*Text segment*.

····················

Three cones and a sphere

Here is a top view of the three cones:

Since the side length of the equilateral triangle is $3$ , by the properties of an equilateral triangle, $AC = \sqrt{3}$ , so $BC = AC - AB = \sqrt{3} - 1$ .

Here is a side view of one of the cones with the ball:

By the Pythagorean Theorem on $\triangle ABD$ , $BD = \sqrt{AD^2 + AB^2} = \sqrt{4^2 + 1^2} = \sqrt{17}$ .

Since $\triangle HEF \sim \triangle ABD$ by AA similarity, $EH = EF \cdot \cfrac{AB}{BD} = \cfrac{3}{2} \cdot \cfrac{1}{\sqrt{17}} = \cfrac{3}{2\sqrt{17}}$ and $FH = EF \cdot \cfrac{AD}{BD} = \cfrac{3}{2} \cdot \cfrac{4}{\sqrt{17}} = \cfrac{6}{\sqrt{17}}$ .

Then $FG = FH - GH = FH - BC = \cfrac{6}{\sqrt{17}} - (\sqrt{3} - 1)$ .

Since $\triangle GFB \sim \triangle ABD$ also by AA similarity, $GB = FG \cdot \cfrac{AD}{AB} = (\cfrac{6}{\sqrt{17}} - (\sqrt{3} - 1)) \cdot \cfrac{4}{1} = \cfrac{24}{\sqrt{17}} - 4\sqrt{3} + 4$ .

The height of the center of the ball is then $EC = EH + HC = EH + GB = \cfrac{3}{2\sqrt{17}} + \cfrac{24}{\sqrt{17}} - 4\sqrt{3} + 4 = \cfrac{3\sqrt{17}}{2} - 4\sqrt{3} + 4 \approx \boxed{3.256}$ .

····················

(Source data)
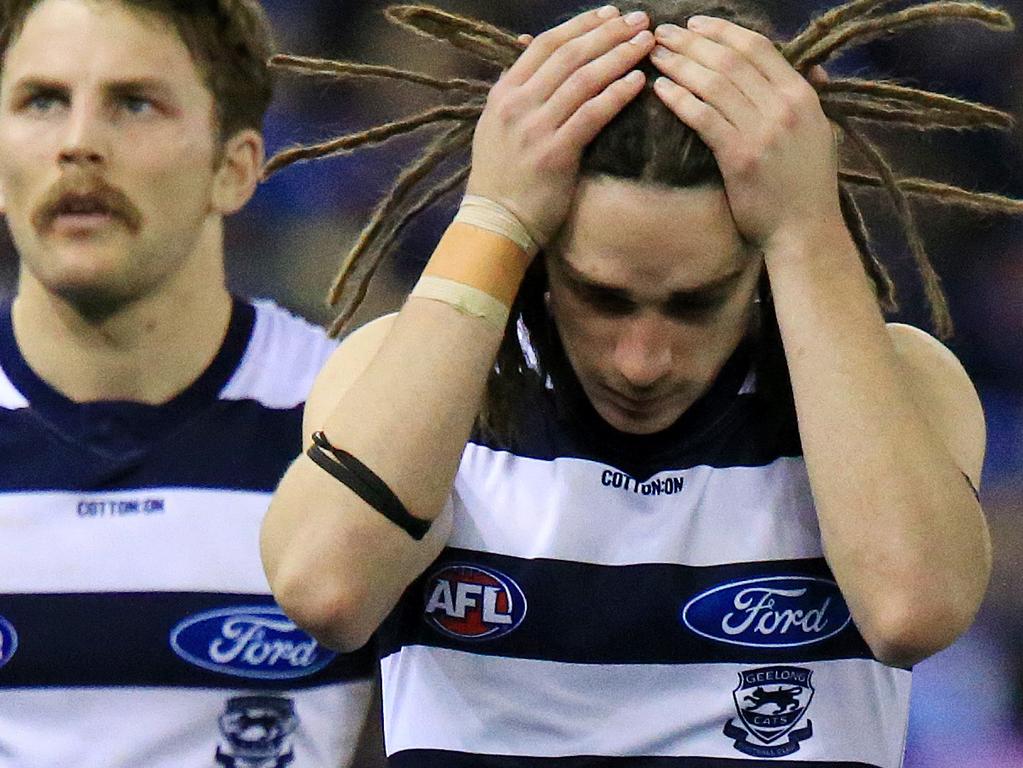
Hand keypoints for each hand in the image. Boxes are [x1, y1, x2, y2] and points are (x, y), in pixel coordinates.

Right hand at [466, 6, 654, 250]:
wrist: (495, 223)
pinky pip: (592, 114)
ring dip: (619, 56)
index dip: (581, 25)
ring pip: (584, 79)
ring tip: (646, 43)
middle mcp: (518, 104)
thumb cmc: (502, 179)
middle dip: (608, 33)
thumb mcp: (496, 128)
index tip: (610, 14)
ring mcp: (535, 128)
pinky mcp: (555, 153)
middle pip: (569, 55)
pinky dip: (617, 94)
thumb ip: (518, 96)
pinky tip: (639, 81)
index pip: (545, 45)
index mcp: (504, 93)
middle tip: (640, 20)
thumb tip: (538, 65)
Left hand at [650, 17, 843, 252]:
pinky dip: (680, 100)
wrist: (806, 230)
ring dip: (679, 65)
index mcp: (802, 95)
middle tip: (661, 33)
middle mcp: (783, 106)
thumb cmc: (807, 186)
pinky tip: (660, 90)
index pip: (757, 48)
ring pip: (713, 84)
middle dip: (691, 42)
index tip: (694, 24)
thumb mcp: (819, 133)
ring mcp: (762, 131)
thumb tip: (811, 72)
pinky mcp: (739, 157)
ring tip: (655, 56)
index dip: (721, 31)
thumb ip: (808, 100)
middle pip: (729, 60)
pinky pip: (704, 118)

····················

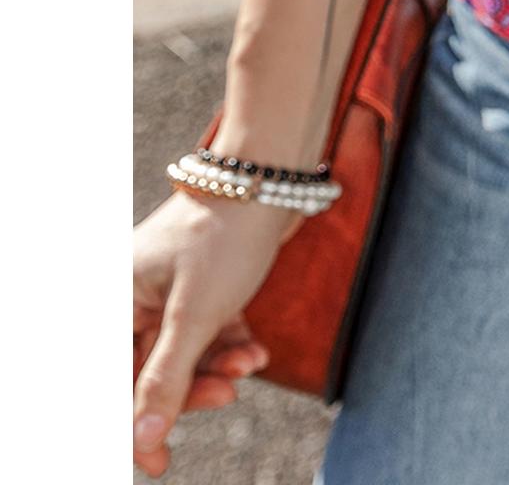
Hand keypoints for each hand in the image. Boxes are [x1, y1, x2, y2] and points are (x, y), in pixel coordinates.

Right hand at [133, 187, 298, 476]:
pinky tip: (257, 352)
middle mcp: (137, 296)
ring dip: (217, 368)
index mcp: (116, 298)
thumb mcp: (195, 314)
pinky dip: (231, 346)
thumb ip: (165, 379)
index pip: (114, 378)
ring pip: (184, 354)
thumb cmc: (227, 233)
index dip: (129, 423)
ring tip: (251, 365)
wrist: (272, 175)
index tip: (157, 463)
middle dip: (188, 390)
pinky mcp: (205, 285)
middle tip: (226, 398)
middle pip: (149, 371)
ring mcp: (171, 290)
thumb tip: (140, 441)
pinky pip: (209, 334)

····················

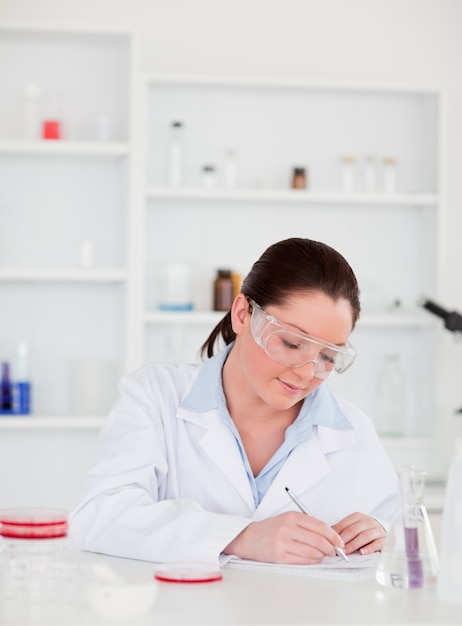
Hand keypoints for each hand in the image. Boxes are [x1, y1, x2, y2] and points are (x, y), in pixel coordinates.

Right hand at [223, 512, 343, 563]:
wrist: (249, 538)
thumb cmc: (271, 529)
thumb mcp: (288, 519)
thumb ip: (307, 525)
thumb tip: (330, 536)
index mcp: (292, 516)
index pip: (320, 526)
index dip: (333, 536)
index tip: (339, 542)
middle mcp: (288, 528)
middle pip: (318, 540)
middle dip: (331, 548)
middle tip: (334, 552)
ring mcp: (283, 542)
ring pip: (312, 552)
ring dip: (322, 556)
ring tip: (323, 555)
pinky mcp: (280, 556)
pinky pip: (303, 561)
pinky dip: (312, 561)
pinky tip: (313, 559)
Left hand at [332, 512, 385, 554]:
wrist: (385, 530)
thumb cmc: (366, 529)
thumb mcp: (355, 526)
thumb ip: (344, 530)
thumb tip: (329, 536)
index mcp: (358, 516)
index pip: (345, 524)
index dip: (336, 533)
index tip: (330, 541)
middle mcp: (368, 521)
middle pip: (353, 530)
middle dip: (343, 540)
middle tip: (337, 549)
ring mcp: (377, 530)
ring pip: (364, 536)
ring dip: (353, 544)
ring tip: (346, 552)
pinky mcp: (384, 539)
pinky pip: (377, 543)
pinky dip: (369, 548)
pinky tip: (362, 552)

····················

*What you are asked to do*. Translate this sentence from the cones-and-sphere solution into French: "By the Pythagorean Theorem on $\triangle ABD$ , $BD = \sqrt{AD^2 + AB^2} = \sqrt{4^2 + 1^2} = \sqrt{17}$ ."

*Exercise solution*. D'après le théorème de Pythagore appliqué au triangle $\triangle ABD$ , $BD = \sqrt{AD^2 + AB^2} = \sqrt{4^2 + 1^2} = \sqrt{17}$ .